Japan’s (relatively) new government is arguably doing (much) better than its critics inside and outside of Japan anticipated when the Liberal-Democratic Party (LDP) Prime Minister Shinzo Abe took over power last December. The government’s economic and monetary policies centered around massive quantitative easing and economic stimulus packages aimed at achieving 2 per cent inflation and the (sustainable) resumption of economic growth (after 15 years of deflation and two decades of sluggish economic growth) have achieved some notable results over the last 4 months.
Japan’s Nikkei Index has surged by more than 40 per cent, a cheaper yen (which have lost 20 per cent against the US dollar over the last four months) is favoring Japanese exports and Japanese economic growth in 2013 will most probably be more robust and sustainable than previously estimated. As regards foreign and security policies, Tokyo still finds itself dealing with a bilateral territorial dispute with China in the East China Sea (for all the details on the territorial dispute see the e.g. commentary by Paul O’Shea in this dossier). The Japanese Prime Minister's nationalist and China hardline credentials together with Tokyo and Beijing insisting that sovereignty over the disputed islands in question (the Japanese-controlled Senkaku Islands in the East China Sea) is non-negotiable will most probably make sure that the territorial dispute will occupy both Japan and in 2013 (and beyond). In view of the de facto absence of the possibility of achieving a resolution of the bilateral territorial dispute, Shinzo Abe is charged with the task of managing the conflict with China aimed at not letting a territorial dispute have a negative impact of mutually lucrative and beneficial trade and business ties.
What could happen in Japanese economics, finance and foreign policies in the 6-12 months ahead? Numerous scenarios are possible, below two of them: the “Everything-will-turn-out-fine” scenario and the “Everything-will-not so-much-turn-out-fine” scenario.
1. “Everything-will-turn-out-fine” scenario: Tokyo’s monetary policies and the massive quantitative easing (dubbed ‘Abeconomics’ in the press) result in sustainable economic growth, going beyond temporary economic growth. The Bank of Japan (BoJ)’s quantitative easing will make its contributions to achieve inflation after 15 years of deflation, which in turn will create employment and lead to more robust domestic consumption. Japan’s corporations-helped by a weaker yen (achieved through loose monetary policies)-decide after 15 years of pay freeze to finally raise salaries supporting a return to sustainable and ‘healthy’ inflation. The Abe government will maintain its promise to adopt badly-needed economic and structural reforms to give Japanese economic growth a more fundamental basis making sure that the country's economy can grow without additional economic stimulus packages (which would further drive up Japan’s public debt already amounting to 240 per cent of GDP). The LDP will secure another landslide victory at the Upper House elections in July as a confirmation of its-by Japanese standards-revolutionary fiscal and monetary policies.
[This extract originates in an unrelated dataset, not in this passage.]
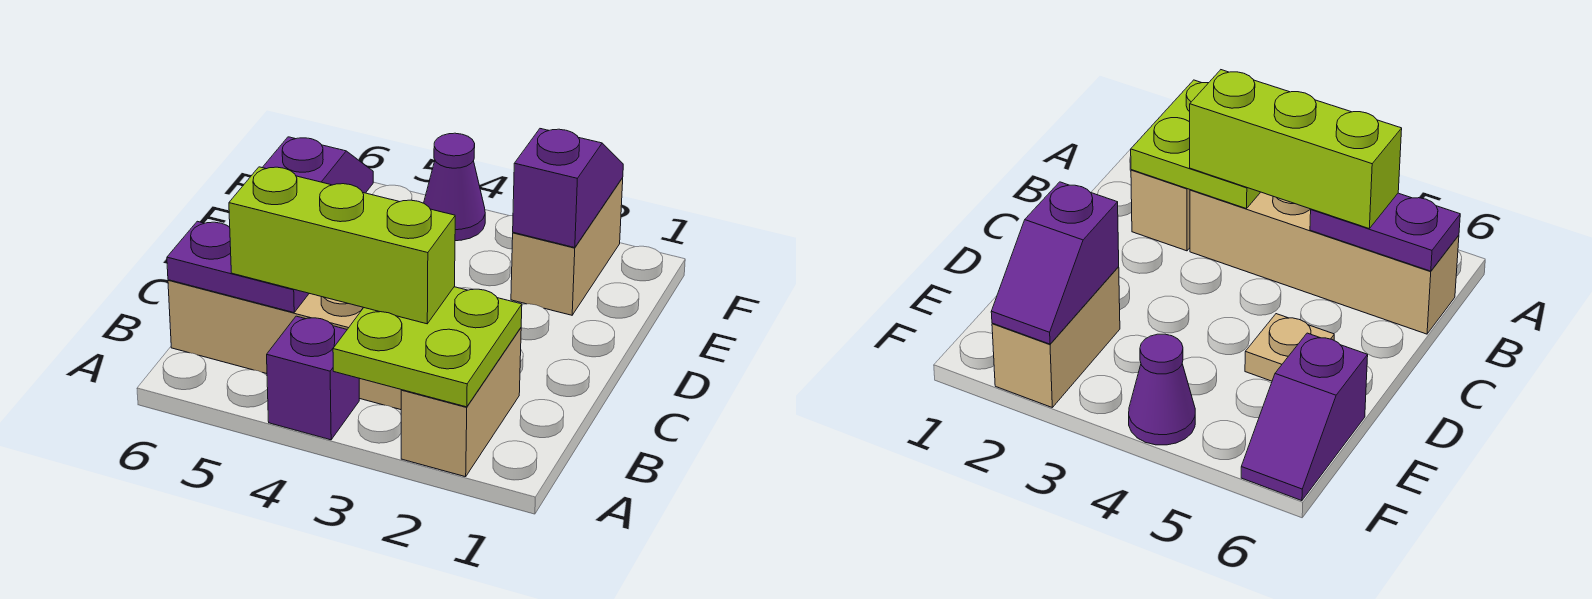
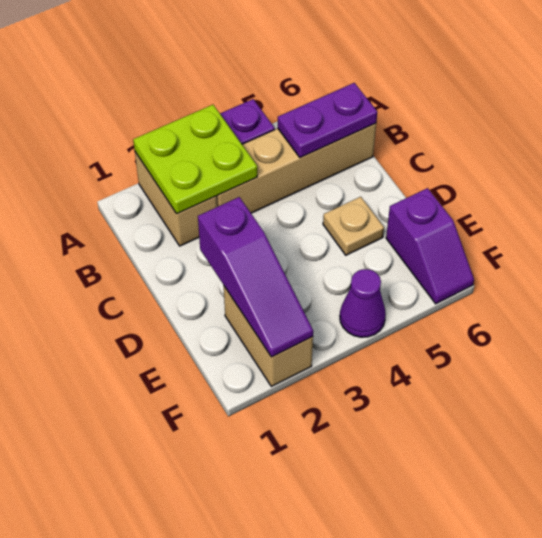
lime 1x3 brick [229,167,455,324] -> none
purple 1x2 slope [513,129,623,248] -> purple 1x3 slope [198,197,313,357]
As regards relations with China, Tokyo and Beijing are able to de-escalate the conflict returning to the original idea of what is referred to as ‘functional cooperation’, i.e. the attempt to jointly exploit resources around the disputed islands, thereby eliminating the risk of a bilateral military in the disputed waters in the East China Sea.
2. “Everything-will-not so-much-turn-out-fine” scenario: In essence, the opposite of the “Everything-will-turn-out-fine” scenario. Tokyo’s loose monetary policies and quantitative easing produce only temporary and non-sustainable growth and Tokyo sees itself obliged to adopt further economic stimulus packages. This will further drive up public debt (far) beyond the currently 240 per cent of GDP. Further economic stimulus packages do not to produce sustainable economic growth and inflation as Japanese corporations do not-like over the last 20 years-increase salaries aimed at increasing domestic consumption. The Abe government is not able to make good on its promise to adopt economic and structural reforms and economic growth will return to being (very) sluggish. This in return will favor a return to deflation, which will further keep companies from raising salaries. Relations with China do not stabilize and will continue to be burdened by the territorial dispute in the East China Sea. Chinese intrusions into Japanese-controlled territorial waters around the disputed islands continue and the risk of a small-scale between the Chinese navy and the Japanese coast guard will persist. Bilateral economic and trade relations will begin to suffer sustainably.